This past May, the European Commission announced a strategy for a Digital Single Market (DSM)—a single seamless market that would expand the European Union’s single market for physical goods and services into the digital domain. The DSM is projected to provide economic gains of as much as €415 billion annually for the EU. Identifying the DSM as one of his 10 priorities as he assumed office in 2014, Commission President Jean-Claude Juncker explained his hopes for the DSM: “I want to see pan-continental telecoms networks, digital services that cross borders and a wave of innovative European start-ups. I want to see every consumer getting the best deals and every business accessing the widest market—wherever they are in Europe.”

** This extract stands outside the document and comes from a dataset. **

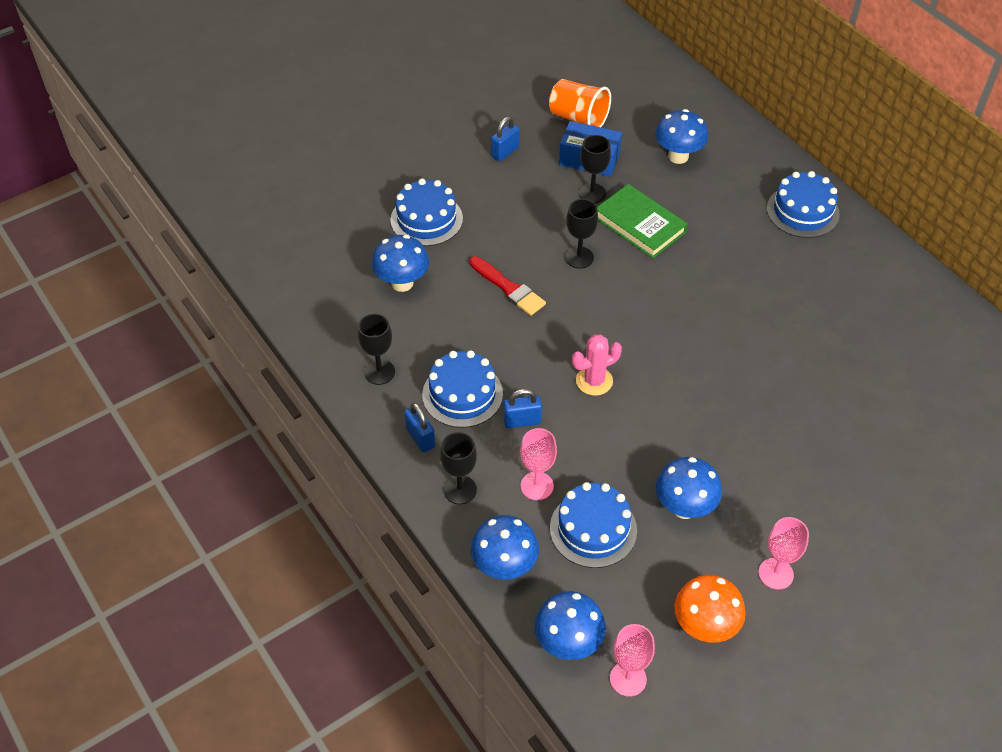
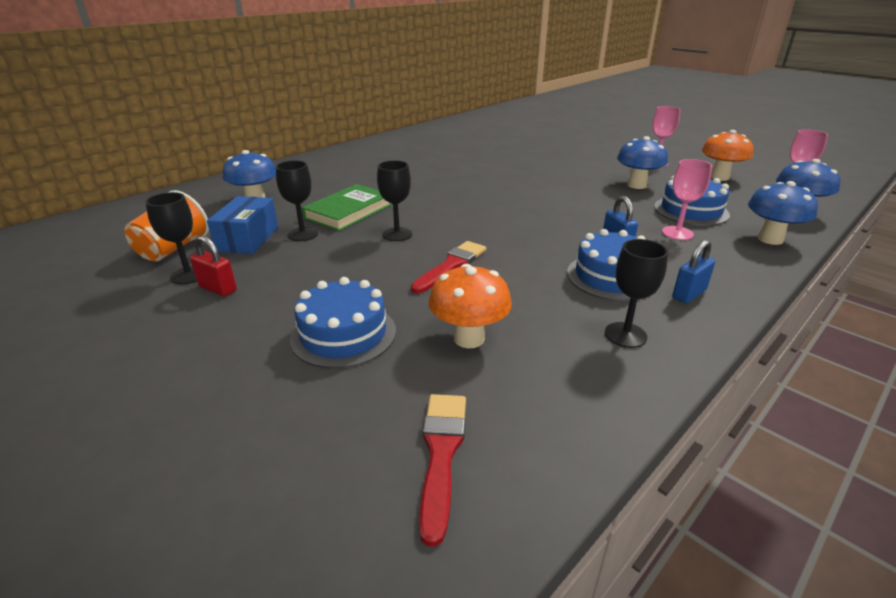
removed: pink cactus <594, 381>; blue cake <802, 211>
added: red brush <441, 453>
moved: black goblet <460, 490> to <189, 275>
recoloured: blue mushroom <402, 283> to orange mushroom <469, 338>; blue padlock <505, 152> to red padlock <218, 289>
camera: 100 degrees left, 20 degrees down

One question that arises is why the DSM is necessary at all. Shouldn’t the EU’s physical single market lead naturally to a single market online, as well? If a German citizen can travel to France without a passport and buy Italian shoes on the Champs-Élysées with the same currency she uses at home, what keeps her from purchasing the same pair of shoes online?

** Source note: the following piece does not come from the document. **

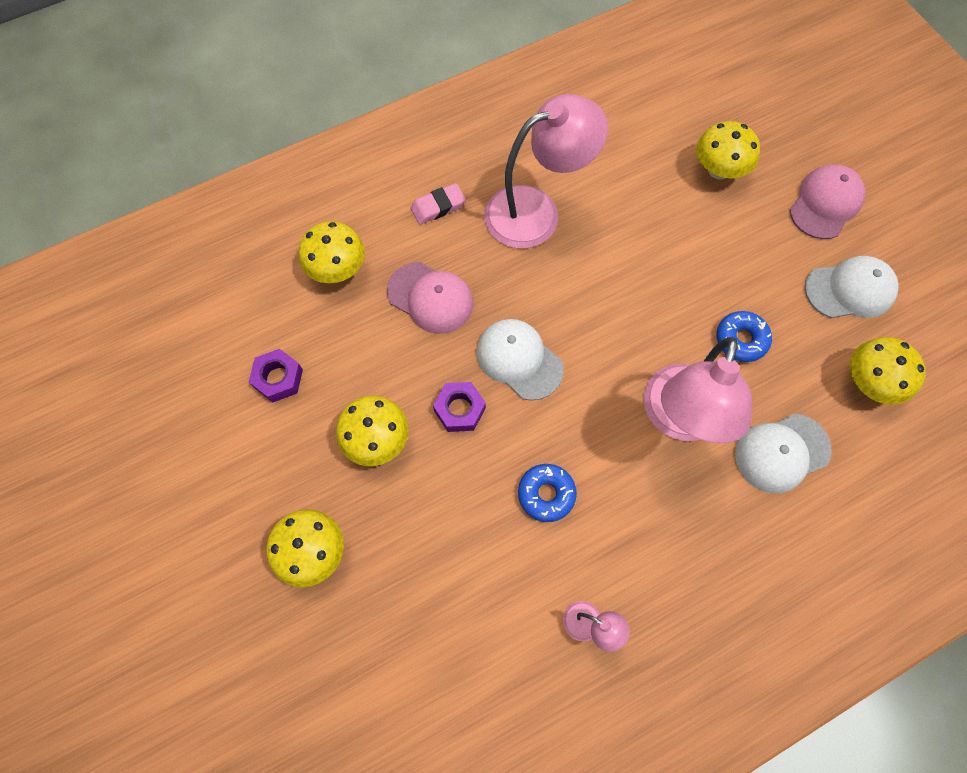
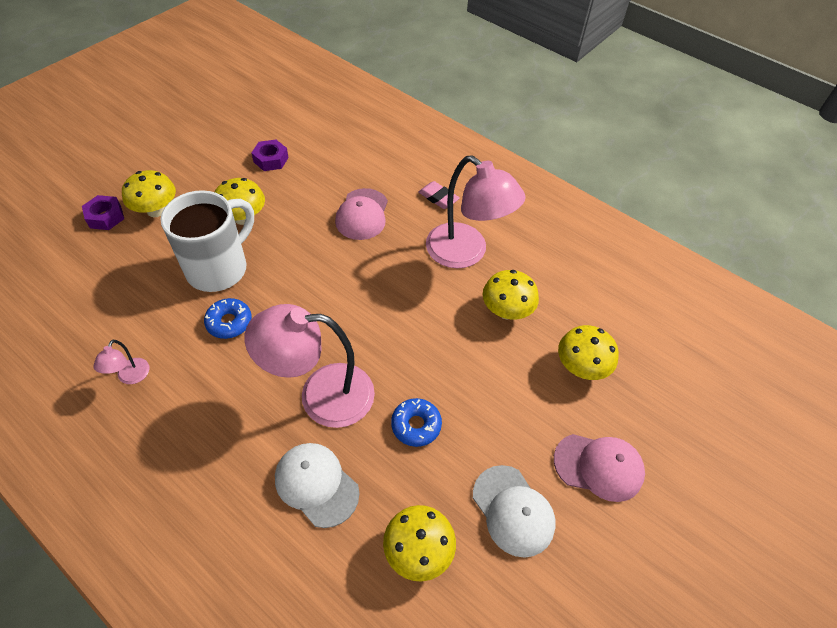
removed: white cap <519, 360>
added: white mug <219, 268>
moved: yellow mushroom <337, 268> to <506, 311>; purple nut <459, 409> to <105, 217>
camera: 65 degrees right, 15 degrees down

A lot, it turns out. For example, that store’s website may route her to the German webpage for the brand, where the same item may not be available. Meanwhile, the French webpage may be blocked outside of France. Credit cards are often valid only in countries where their owners have bank accounts. Value-added tax rates also differ from country to country, and there are special rules in long-distance sales; the complexity may discourage the French shop from making the sale. E-commerce also requires low-cost courier services, but cross-border costs for parcel delivery—and, if necessary, return—can be unreasonably high, even if the distance is no greater than for a domestic shipment.